The parish, just over 500 hectares in area, occupies the S. side of a flat-topped ridge covered by Boulder Clay, at 125 m. above OD. Only in the narrow valley in the W. of the parish, occupied by the village, are narrow bands of Oolitic limestones, Northampton Sand and clay exposed, between 125 m. and 100 m. above OD.

Roman

a(1) Roman Settlement (?) (SP 69735293), in the N. of the parish, on Boulder Clay at 140 m. above OD. A scatter of Roman pottery was found in 1957 (OS Record Cards).

a(2) Roman Settlement (SP 697524), N. of the village, on Boulder Clay at 125 m. above OD. Roman pottery, including mortarium sherds, has been found (NM; Northants. Archaeol., 11 (1976), 194).

Medieval and Later

a(3) Settlement Remains (centred SP 698515), formerly part of Tiffield, lie within the existing village, on limestone at about 150 m. above OD. The village appears always to have consisted of a single N.-S. street on the E. side of a small S.-flowing stream. Empty plots, containing earthworks, survived until recently but some of these have been destroyed by modern housing development. Immediately S. of the church (SP 699515) a small rectangular paddock still retains a large depression at its W. end, the site of a building which had already been removed by 1780 (NRO, Enclosure Map). At the S. end of the village (SP 699513) low banks, scarps and depressions on either side of the street are the sites of farm buildings still standing in 1780. (RAF VAP CPE/UK/1926, 1035–6; air photographs in NMR)

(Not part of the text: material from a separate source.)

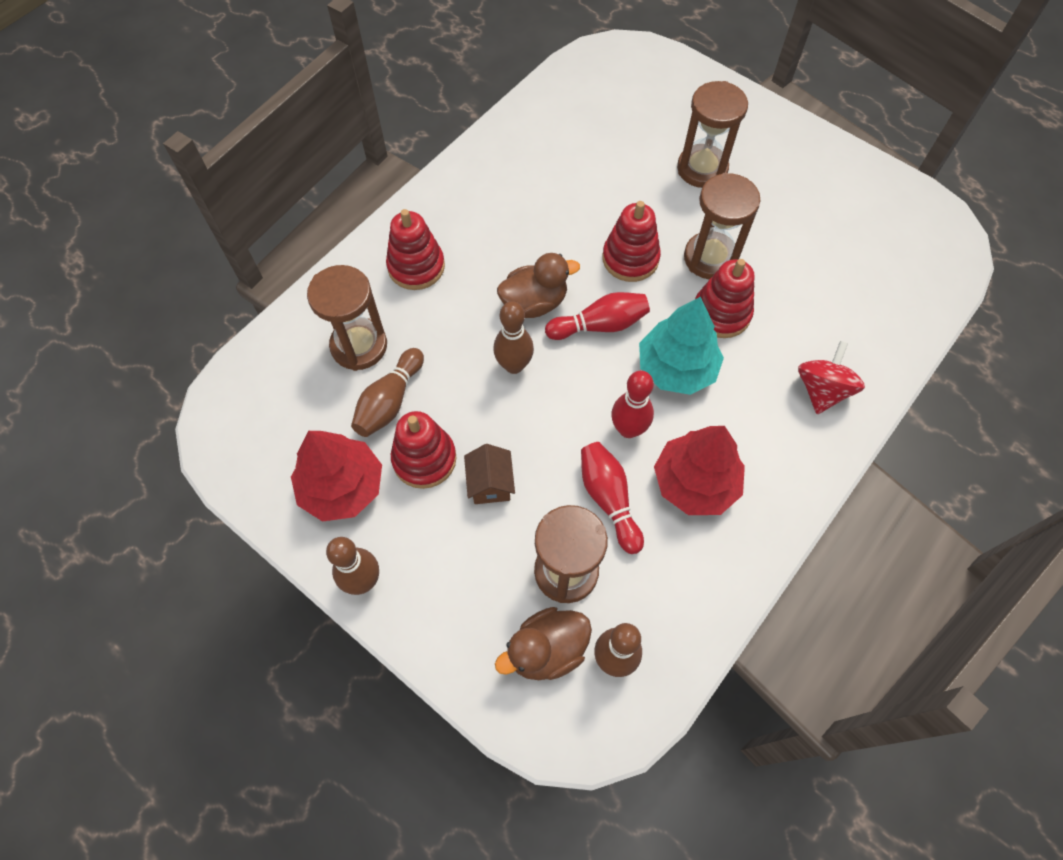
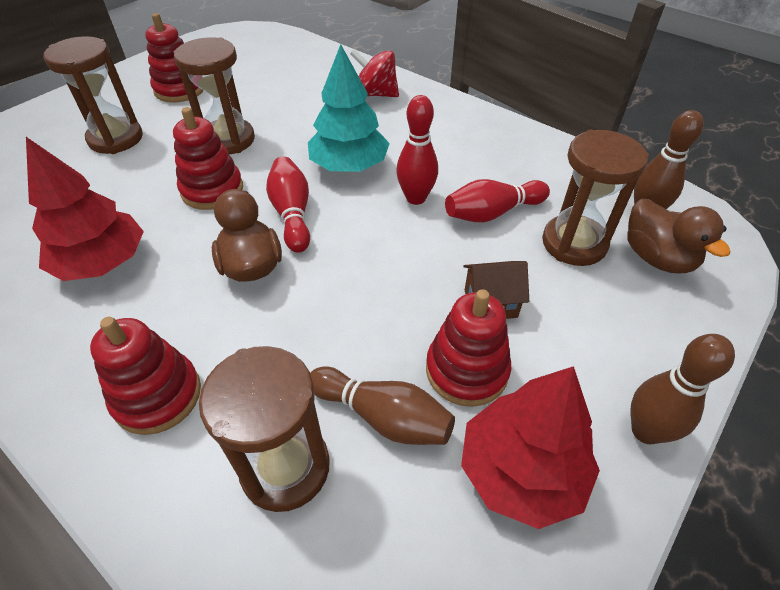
camera: 90 degrees left, 15 degrees down
(514, 365) = (336, 284): brown bowling pin -> none
(695, 482) = (466, 161): red tree -> red tree (102, 262)
(721, 313) = (293, 137): red stacking toy -> red stacking toy (179, 90)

a(4) Bank (SP 698515), lies immediately S.W. of the church on the E. side of the stream, on clay at 102 m. above OD. A long bank 1.5 m. high and 6 m. wide spans the flat valley bottom and returns S. along the edge of the stream. No date or function can be assigned to this feature. (RAF VAP CPE/UK/1926, 1035–6)

(5) Cultivation Remains. The common fields of the parish were enclosed by an Act of Parliament of 1780 (NRO, Enclosure Map). At that time there were three open fields. Meadow Field to the S. of the village, Water Slade Field to the N. and N.W. and Full-Well Field to the E. and N.E. The Enclosure Map depicts the named furlongs of the common fields and it is of interest that each furlong is made up of a number of separate blocks of ridges, sometimes arranged at right angles to each other, an unusual system in Northamptonshire. This ridge-and-furrow survives on the ground or can be traced from air photographs in parts of all three fields and the pattern is almost complete W. of the village in the former Water Slade Field (SP 695515). There a group of rectangular furlongs, set at right angles to each other, lie around a long narrow close also containing ridge-and-furrow which was an old enclosure in 1780. To the E. of the village, in the former Full-Well Field (SP 705520), another large area of rectangular, interlocked furlongs survives. Immediately S.E. of the village, within the former Meadow Field (SP 702513), a broad hollow-way, presumably the precursor of the enclosure road to the N., passes between two blocks of reversed-S ridge-and-furrow. Ridge-and-furrow also survives around the village within paddocks which were old enclosures in 1780.

The unusual eastern projection of the parish which lay beyond Full-Well Field in 1780 was, at that date, already old enclosures. The field names there indicate that some of it had been cleared from woodland, but large parts of it have traces of ridge-and-furrow arranged in rectangular blocks. Some of the latter appear to lie within the field boundaries and may be of a relatively late date. (RAF VAP CPE/UK/1926, 1030–7, 3031–7; FSL6565, 2107–9)

Undated

Bridges (Hist. of Northants., I (1791), 271), writing in about 1720, said 'the foundation of old buildings are said to have been formerly dug up' at two places called Oxhay and Pyesnest, but these places have not been identified today.